_Task objective_
Rewrite the lines below with "Aktuality" substituted for "Novinky" and everything else kept the same. Omit the pictures from your answer.

Segment Start: Material provided

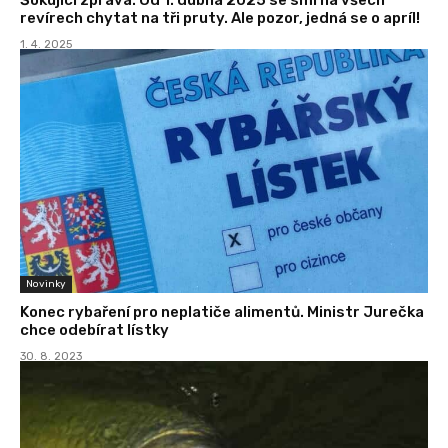
revírech chytat na tři pruty. Ale pozor, jedná se o apríl!
1. 4. 2025
Novinky
Konec rybaření pro neplatiče alimentů. Ministr Jurečka
chce odebírat lístky
30. 8. 2023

Segment End: Material provided

_Solution to the exercise_
revírech chytat na tři pruty. Ale pozor, jedná se o apríl!
1. 4. 2025
Aktuality
Konec rybaření pro neplatiče alimentů. Ministr Jurečka
chce odebírat lístky
30. 8. 2023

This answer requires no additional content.